Typically, threat actors embed a malicious macro within an Office document and send it along with phishing emails. The office displays a security warning stating that macros have been disabled when victims open the lure document. By default, Office disables all macros and prompts the user to enable them manually. In most cases, threat actors include a banner or a picture in the document instructing the recipient to enable macros in order to view the document correctly. If a victim falls for this, the macros will typically run Windows shell processes such as PowerShell or WScript to download the second-stage payload.
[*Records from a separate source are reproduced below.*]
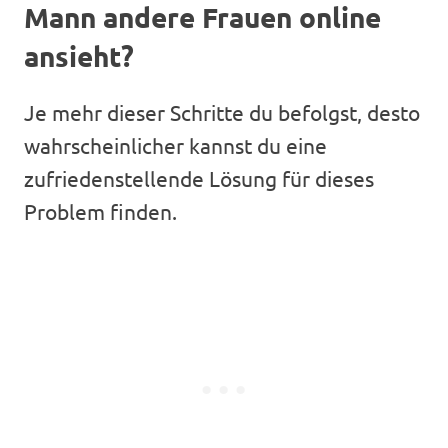
Mann andere Frauen online
ansieht?
Je mehr dieser Schritte du befolgst, desto
wahrscheinlicher kannst du eine
zufriedenstellende Lösung für dieses
Problem finden.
But now, threat actors are shifting away from documents with macro functionality and using more diverse file types for initial access after Microsoft macros were disabled. But instead, they will be using different container file formats to deliver malware while relying less on macro-enabled attachments. These modifications are forcing the adaptation of ISO and other container file formats, such as LNK files, which can get around Microsoft’s macro blocking security measures and make it easier to distribute executables that can result in ransomware and follow-on malware, data eavesdropping, data theft, and other malicious activities.
Malware, working around the attachment, has the largest effect on the threat landscape in the present and in the future, but can be remediated with alert and detection mechanism implementations. Just as mentioned in one of the reports presented by security researchers at Logpoint, organizations must avoid the use of macros altogether. The administrators should make sure that the audit and logs are formatted in such a way that they can satisfy the requirements while configuring them in deployed detections. All in all, as they are rapidly evolving, all users must stay enticed to general technics to mitigate malware such as updating the system, avoiding downloading files and documents from the internet, applying security filters in emails, and using anti-virus.